05 October 2012

Museo di San Marco and Cenacolo di Sant'Apollonia, Florence, Italy

San Marco is a 15th century church and convent, previously the home of two medieval convents.  The convent is now the Museum of San Marco.  In 1436 the Dominicans of Fiesole took over the convent.  Fra Angelico from Fiesole moved into the convent, had his own "cell," and painted the majority of the freschi you see there today.

Museum of San Marco
Buildings are always being restored

A year later Cosimo de' Medici took on the financial burdens for the reconstruction of a new church and convent, which were desiged by Michelozzo.  Even Cosimo de' Medici had his own private cell here even though he lived just down the road at the Palazzo Medici-Riccardi.

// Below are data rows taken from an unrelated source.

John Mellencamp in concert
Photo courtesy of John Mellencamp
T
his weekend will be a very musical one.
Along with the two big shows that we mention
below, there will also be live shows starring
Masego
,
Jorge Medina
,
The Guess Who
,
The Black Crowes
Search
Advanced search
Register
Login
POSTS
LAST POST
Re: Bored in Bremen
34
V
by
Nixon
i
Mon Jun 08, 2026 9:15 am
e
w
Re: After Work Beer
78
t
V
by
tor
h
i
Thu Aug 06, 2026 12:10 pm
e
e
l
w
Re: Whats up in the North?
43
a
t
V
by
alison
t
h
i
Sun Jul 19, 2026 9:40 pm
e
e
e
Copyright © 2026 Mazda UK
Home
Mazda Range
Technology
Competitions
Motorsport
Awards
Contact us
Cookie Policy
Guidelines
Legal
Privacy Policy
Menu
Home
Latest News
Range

Many of the freschi we see have been removed from their original location and placed in museums elsewhere and are often severely damaged from the elements and time.  Most freschi at San Marco are still on the wall and in near-pristine condition.

 The Miracle of the Lost Key Found Inside the Belly of the Fish

 Various rescued freschi

Looks almost Salvador Dali-ish  to me
Juxtaposed? Blindfolded? Crystal ball? Free-floating hands? 

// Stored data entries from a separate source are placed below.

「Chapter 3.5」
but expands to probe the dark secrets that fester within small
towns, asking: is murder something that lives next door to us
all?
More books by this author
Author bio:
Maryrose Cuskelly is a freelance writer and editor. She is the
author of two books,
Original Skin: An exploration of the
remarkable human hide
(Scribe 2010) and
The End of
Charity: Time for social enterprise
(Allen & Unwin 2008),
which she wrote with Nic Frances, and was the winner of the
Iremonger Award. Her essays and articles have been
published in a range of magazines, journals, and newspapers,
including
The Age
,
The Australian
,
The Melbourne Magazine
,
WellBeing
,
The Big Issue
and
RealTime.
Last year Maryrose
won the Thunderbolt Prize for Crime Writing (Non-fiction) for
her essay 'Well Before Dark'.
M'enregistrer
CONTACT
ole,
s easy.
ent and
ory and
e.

 Fra Angelico's "Annunziata"

Girolamo Savonarola also had a cell at San Marco.  He gave many of his speeches during his brief reign of power from the pulpit of San Marco.  He was first hanged and then burned at the stake in Piazza della Signoria in 1498 not long after Savonarola ordered the second Bonfire of the Vanities.

 Inside one of the courtyards

Another, smaller courtyard

After leaving San Marco and having a hearty soup for lunch, my friend and I strolled back in the direction of  home when we decided to pop into the Cenacolo di Sant'Apollonia.  I have passed by the nondescript building dozens of times but never felt a pull to visit.  The term "cenacolo" originally referred to where the monks and nuns ate meals; today it refers to "The Last Supper."  Leonardo da Vinci is not the only artist who painted a famous cenacolo (located in the church in Milan). There are more than a few around town. The cenacolo located in this building was painted by Andrea del Castagno in 1447.  It is an important piece of work for Florence because it was the first Renaissance cenacolo in Florence and represents a fundamental moment in Florentine painting with his expert use of perspective.  I saw immediately, even to my untrained eye, that the table linen looked three-dimensional, and I wanted to reach over to touch the linen.  My friend commented that she wanted to "pull the wrinkles out of the tablecloth."

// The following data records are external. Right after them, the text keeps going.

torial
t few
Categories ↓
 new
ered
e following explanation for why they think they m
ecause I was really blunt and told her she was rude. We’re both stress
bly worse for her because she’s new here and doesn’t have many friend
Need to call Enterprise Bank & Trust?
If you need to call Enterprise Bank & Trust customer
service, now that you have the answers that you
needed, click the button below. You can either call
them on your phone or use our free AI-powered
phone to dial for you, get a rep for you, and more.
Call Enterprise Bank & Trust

 The room in which "The Last Supper" is housed

 Close-up sectional

 Another section of the cenacolo

Just what is this bimbo reaching for?

You know how you visit places only when on holiday, but never your hometown?  (Even though other people come from elsewhere to see the things you never get around to seeing?)  We all likely believe that those sites will always be there, and eventually we will get to them, but usually we never do make the time to go.  I have visited Florence, Italy, many times over the years -- and live here for the past three years -- and still there are many places I have yet to see.  Today, though, I finally made my way over to the Museum at San Marco in Piazza San Marco and to the Cenacolo di Sant'Apollonia. Each is a lovely way to see a little more of Florence, learn a little more of this town's history.  And with an Amici Degli Uffizi membership, you get to visit each site for the best price, free.